By January 1941, Minnesotan, though still operated by American-Hawaiian, was engaged in defense work for the U.S. government, sailing to ports in South Africa. After the United States entered World War II, Minnesotan was requisitioned by the War Shipping Administration and frequently sailed in convoys. Though complete records of her sailings are unavailable, partial records indicate some of the ports Minnesotan visited during the conflict and some of the cargo she carried. From July 1942 to April 1943, Minnesotan sailed between New York and Caribbean ports, calling at Trinidad, Key West, Hampton Roads, Guantánamo Bay, and Cristóbal.

In June 1943, Minnesotan called at Bombay. She sailed in the Indian Ocean between Calcutta, Colombo, and Bandar Abbas through August.

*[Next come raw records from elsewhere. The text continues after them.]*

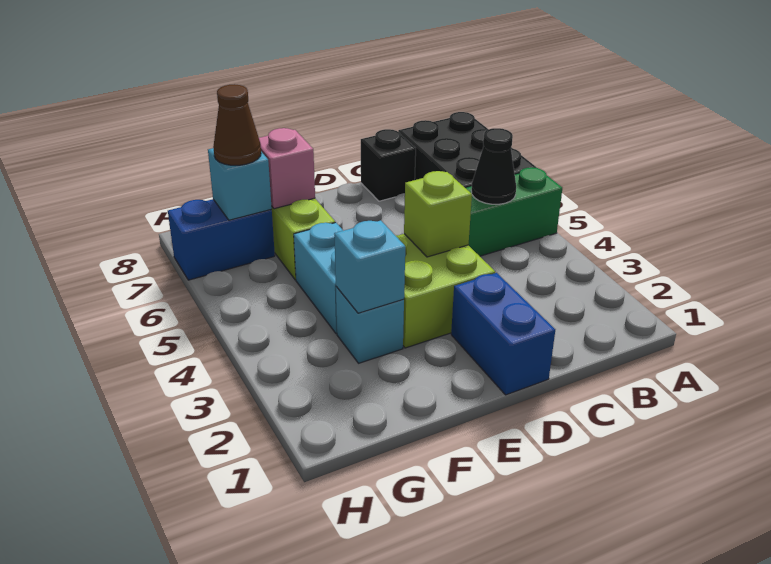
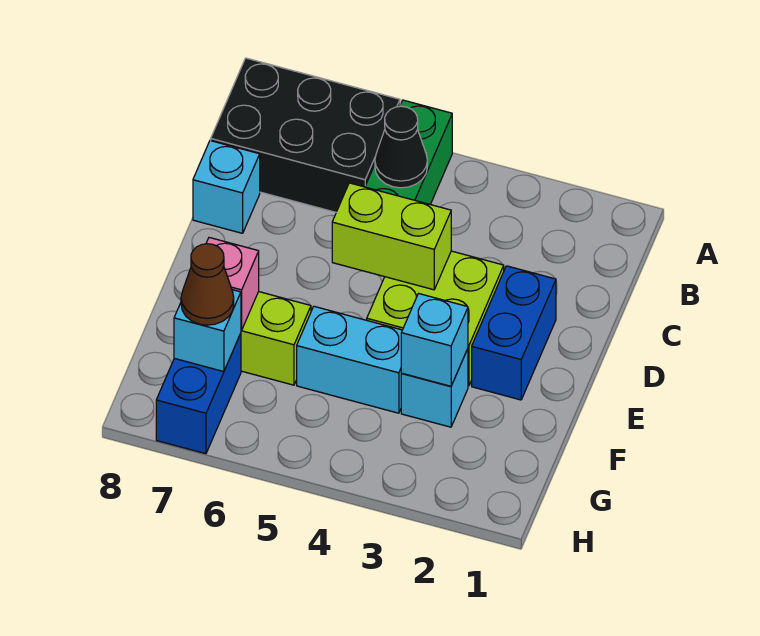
black 1x1 brick [361,129,416,201] -> cyan 1x1 brick [193,141,260,233]
blue 1x2 brick [451,273,555,395] -> blue 1x2 brick turned to [472,266,556,400]
lime 1x1 brick [404,171,472,257] -> lime 1x2 brick [332,183,451,290]

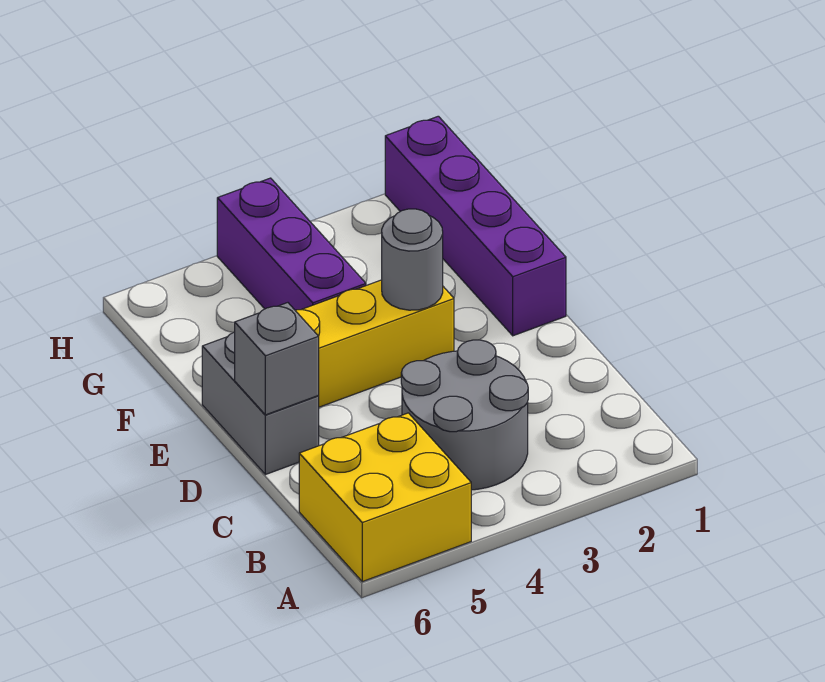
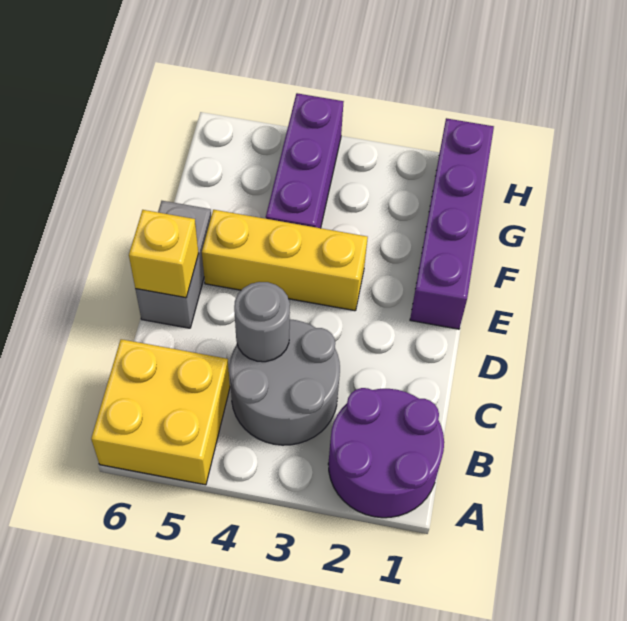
none -> purple 2x2 round brick [328,388,444,518]
grey 1x1 brick [235,303,319,415] -> yellow 1x1 brick [129,210,198,298]
grey 1x1 round brick [382,209,443,310] -> grey 1x1 round brick moved to [234,282,290,362]

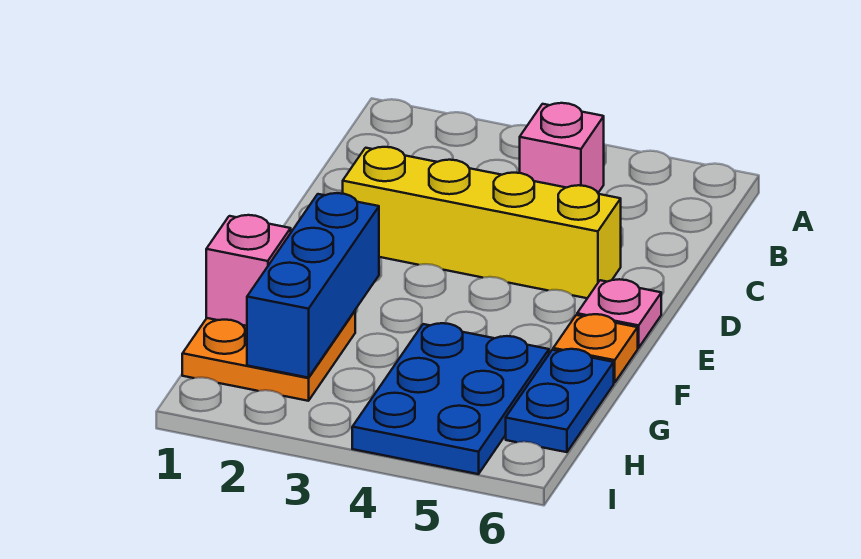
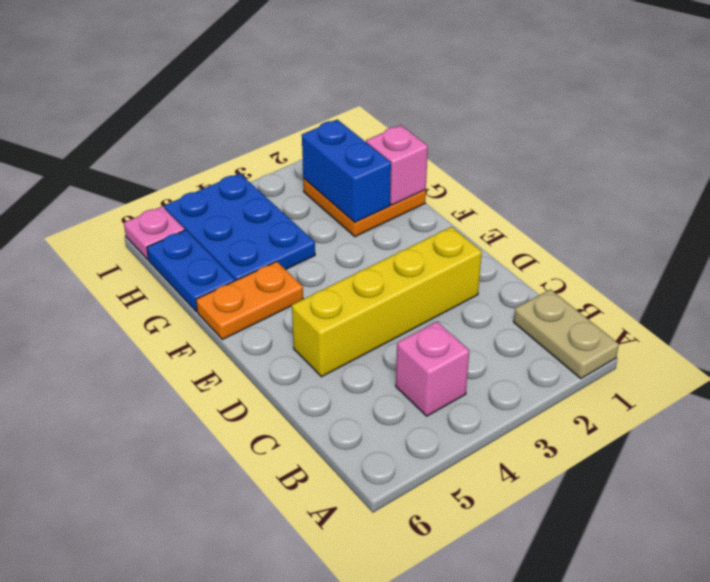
none -> tan 1x2 plate [514,289,619,379]
pink 1x1 plate [577,279,661,348] -> pink 1x1 plate moved to [124,207,185,259]
blue 1x3 brick [247,193,379,378] -> blue 1x2 brick [302,120,391,222]
orange 1x1 plate [553,314,638,383] -> orange 1x2 plate [196,261,303,340]

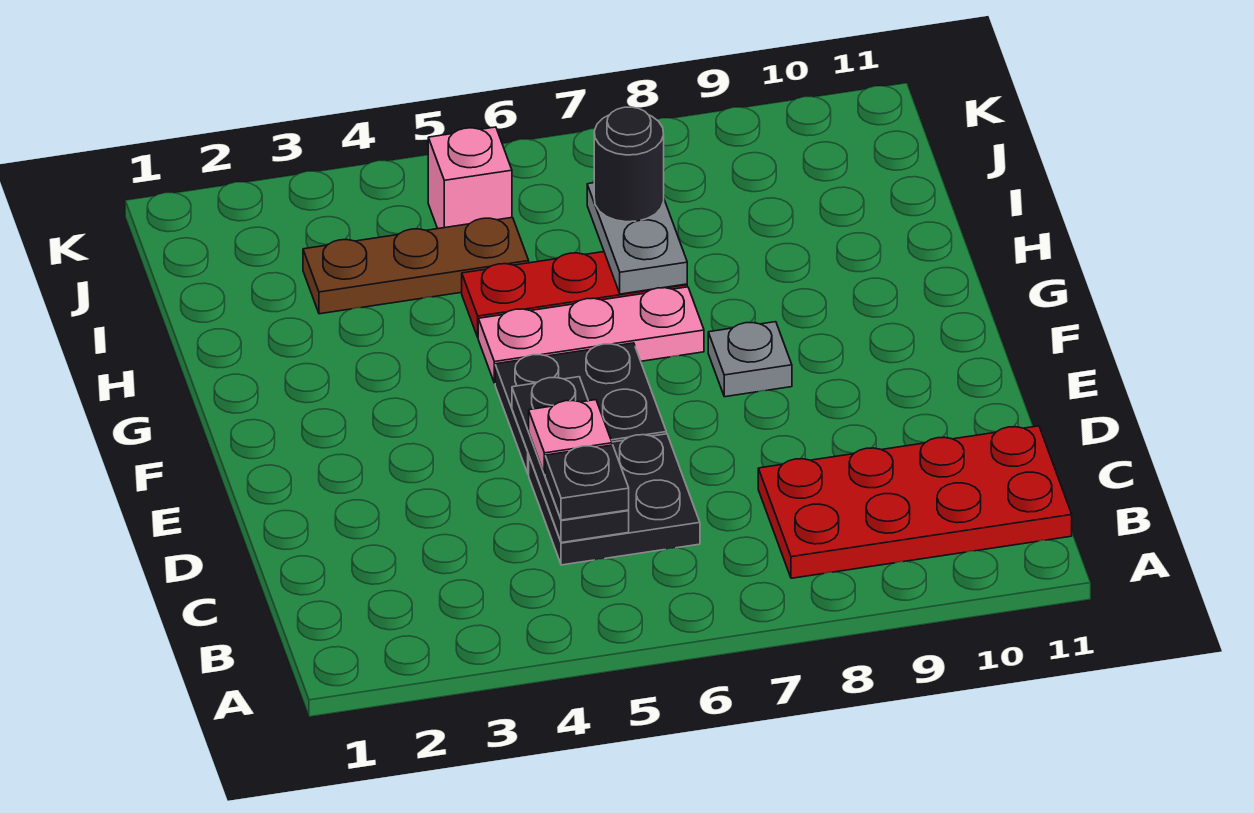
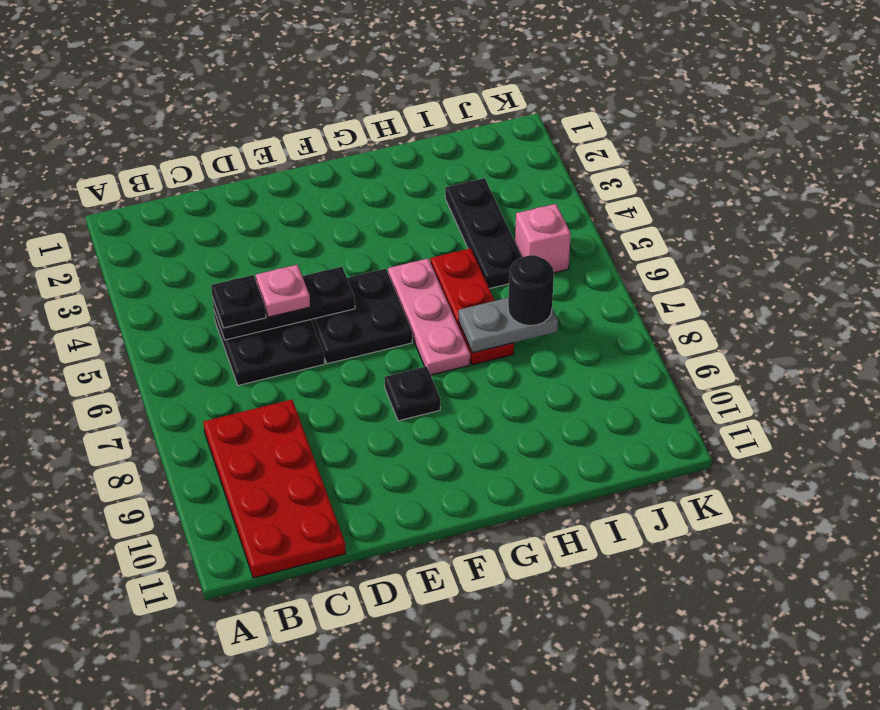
grey 1x1 plate [708,322,792,397] -> black 1x1 plate [385,366,440,421]
brown 1x3 plate [303,217,529,314] -> black 1x3 plate [445,178,522,289]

On her last recorded sailing in the Indian Ocean, Minnesotan carried steel rails between Colombo and Calcutta. Minnesotan was back in New York by early December, and sailed to Florida and back by the end of the month.

On 29 December, Minnesotan, loaded with a general cargo that included machinery and explosives, sailed as part of convoy HX 273 from New York for Liverpool. Minnesotan developed an undisclosed problem and returned to St. John's, Newfoundland, where she arrived on 13 January 1944. Thirteen days later, she sailed from St. John's to join convoy HX 276 for Liverpool, where she arrived with the convoy on 7 February. After calling at Methil and Loch Ewe, Minnesotan returned to New York in mid March. Minnesotan sailed on another roundtrip to Liverpool in May, but was back in New York by early June. Her last recorded World War II sailings were from New York to Key West, Guantánamo Bay, and Cristóbal, where she arrived in late July 1944.

== Later career ==
After the war's end, American-Hawaiian continued operating Minnesotan for several more years, but in mid-July 1949, the company announced the sale of Minnesotan to Italian owners in a move approved by the United States Maritime Commission several days later. The sale of Minnesotan was protested by the Congress of Industrial Organizations which urged the United States Congress to intervene and to help retain American Merchant Marine jobs. Nevertheless, Maria Luisa R., the new name of the former Minnesotan, remained with the Italian buyers, S.A.R.G.A. SpA of Genoa, until she was scrapped in 1952 at Bari.